Page 2 of 2

Posted: Thu Feb 15, 2007 6:55 pm
by narasimha
There are two references to a hashed file like - D_HashedFileXXX and HashedFileXXX.
Inside HashedFileXXX directory you have two files - DATA.30 and OVER.30.
Check the size of these too.

Posted: Thu Feb 15, 2007 6:58 pm
by paddu
sorry about that

here are the size of the files

DATA.30 691,870 KB
OVER.30 223,234 KB

Posted: Thu Feb 15, 2007 8:57 pm
by ray.wurlod
Just for interest, do the calculations like I did earlier. Keep one byte per delimiter and use 14 bytes/record as the storage overhead. Post your calculations, so I can be certain you understand.

Posted: Fri Feb 16, 2007 3:02 pm
by paddu
Ray-"Just for interest, do the calculations like I did earlier. Keep one byte per delimiter and use 14 bytes/record as the storage overhead. Post your calculations, so I can be certain you understand. "

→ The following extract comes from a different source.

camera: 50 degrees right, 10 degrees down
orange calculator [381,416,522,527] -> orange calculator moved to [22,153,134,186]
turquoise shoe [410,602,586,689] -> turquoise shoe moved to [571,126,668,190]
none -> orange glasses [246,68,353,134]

I did not follow you Ray :? exactly . Why we need delimiter while calculating for Hashed files?


We downloaded Datastage client from the IBM site so Unsupported utilities was not provided to us.
I am not sure how to calculate for Hashed files.

I did something like this

10+3+8+14=35 bytes per line For 15446662 records equates to 540633170 bytes

May be i need to know more about Hashed files

Thanks
paddu

Posted: Fri Feb 16, 2007 7:27 pm
by ray.wurlod
paddu wrote:Why we need delimiter while calculating for Hashed files?

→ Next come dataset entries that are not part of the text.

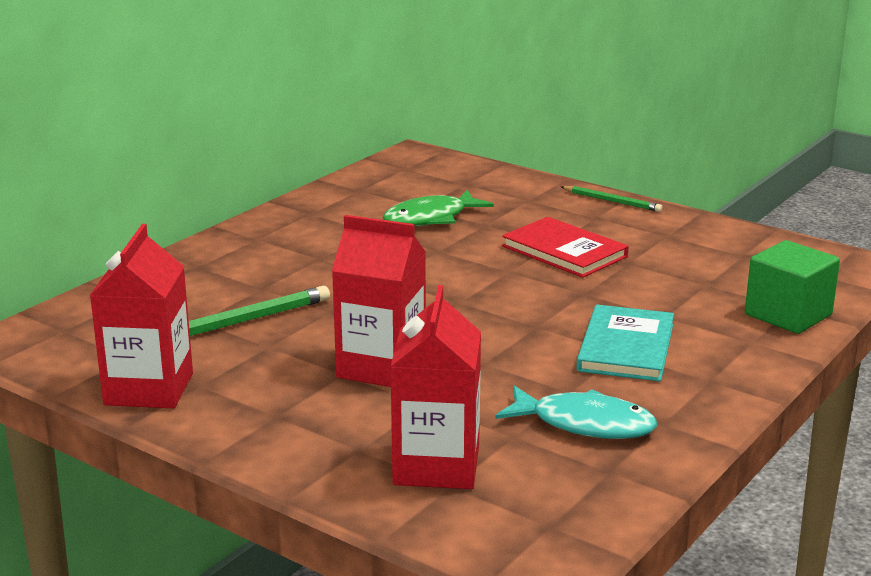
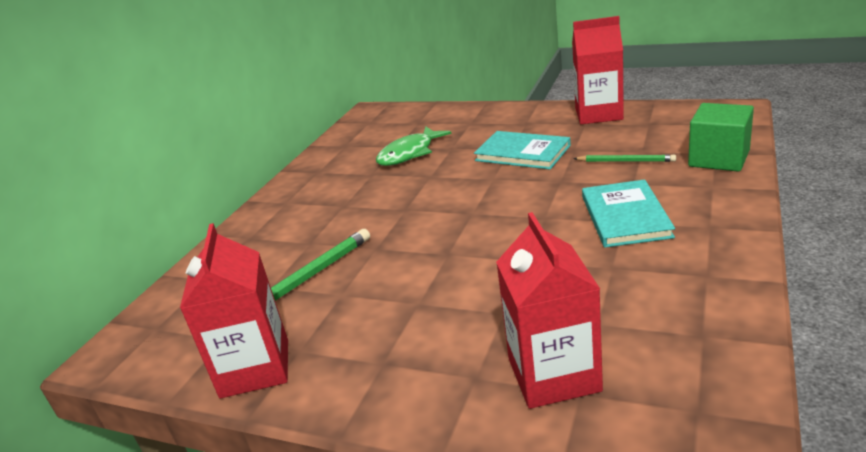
camera: 10 degrees left, 5 degrees up
red carton [332,215,426,387] -> red carton moved to [572,16,624,124]
turquoise fish [495,386,657,439] -> none
red book [502,217,629,278] -> turquoise book [474,131,571,170]
green pencil [561,186,662,212] -> green pencil moved to [573,154,676,162]

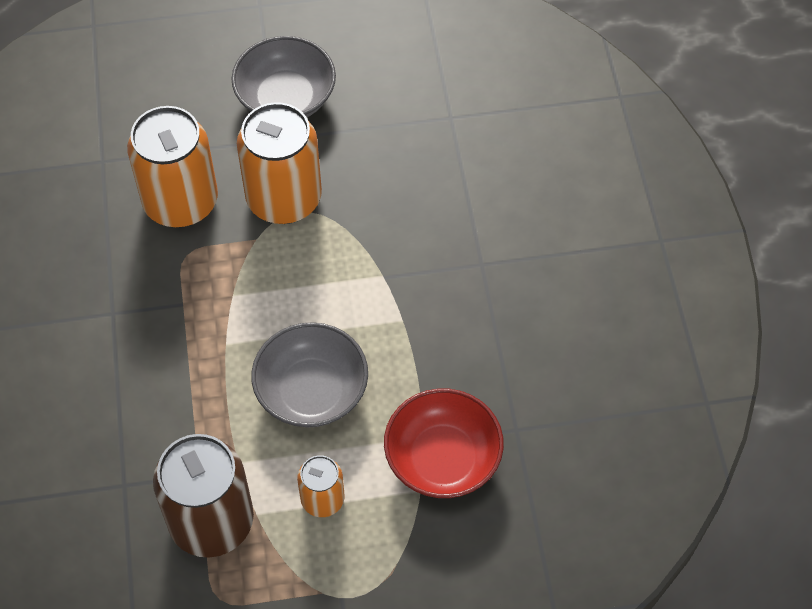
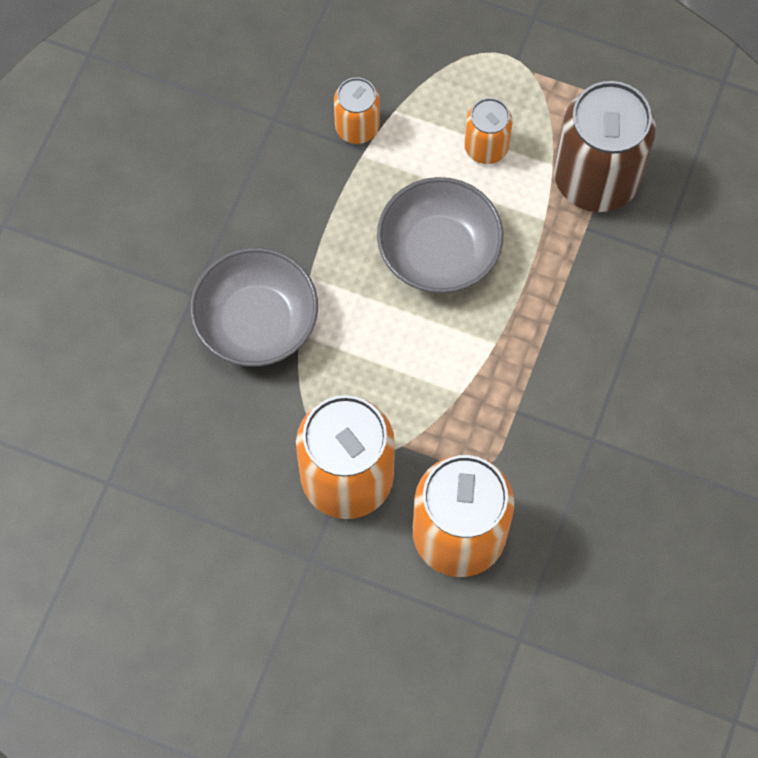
camera: 150 degrees left, 10 degrees up
grey bowl [231,36,336,117] -> grey bowl moved to [190,248,318,367]
red bowl [384,388,504,498] -> orange can [334,77,380,144]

10+3+8+14=35 bytes per line \
For 15446662 records equates to 540633170 bytes
You need the delimiter because it's in there (though it's a "field mark" in hashed files).

By default hashed files are only filled to 80% of capacity, so your calculation is in the ballpark. ALlowing for the 80% (the "split load" tuneable parameter), your calculation would yield 675,791,463 bytes, whereas you observed slightly more than this.

There are other complexities relating to headers, free space, overflowed groups and oversized records, that I deliberately avoided. Your calculation, as I noted, is in the ballpark.